Reputation: 565
I'm trying to use summarise() from the plyr-packge to calculate percentages of occurences of each level in a factor. EDIT: The Puromycin data is in the base R installation
My data look like this:
library(plyr)
data.p <- as.data.frame(Puromycin[,3])
names(data.p) <- "Treat.group"
I've done this:
summarise( data.p, "Frequencies"= count(data.p),
"Percent" = count(data.p)/ sum(count(data.p)[2] ))
And got this:
Frequencies.Treat.group Frequencies.freq Percent.Treat.group Percent.freq
1 treated 12 NA 0.5217391
2 untreated 11 NA 0.4782609
But I don't want the 3. column to be generated. It is unnecessary, and only shows NA.
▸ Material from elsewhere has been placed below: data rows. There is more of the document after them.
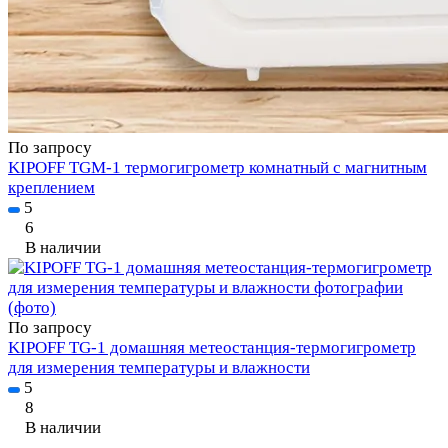
По запросу
KIPOFF TGM-1 термогигрометр комнатный с магнитным
креплением
5
6
В наличии
По запросу
KIPOFF TG-1 домашняя метеостанция-термогигрометр
для измерения температуры и влажности
5
8
В наличии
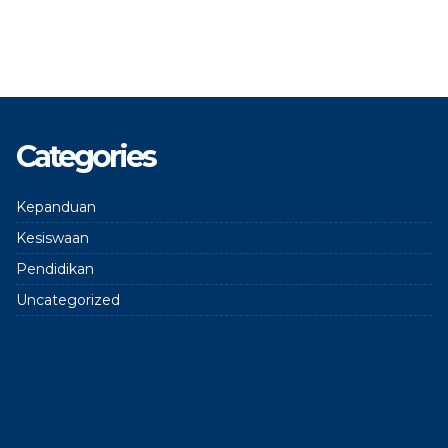
Categories
Kepanduan
Kesiswaan
Pendidikan
Uncategorized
How do I write the code so I don't get that NA column?
Any pointers are appreciated :)
Upvotes: 1
Views: 13493
Reputation: 60492
Your error was coming from:
count(data.p)/ sum(count(data.p)[2] )
If you look at the numerator, we get:
R> count(data.p)
Treat.group freq
1 treated 12
2 untreated 11
So the warning occurred because you were dividing the first column by a number, i.e. treated/12
, which gives NA
. To avoid this, just select the second column of count(data.p)
:
summarise(data.p,
"Frequencies"= count(data.p),
"Percent" = count(data.p)[,2]/ sum(count(data.p)[2]))
Upvotes: 4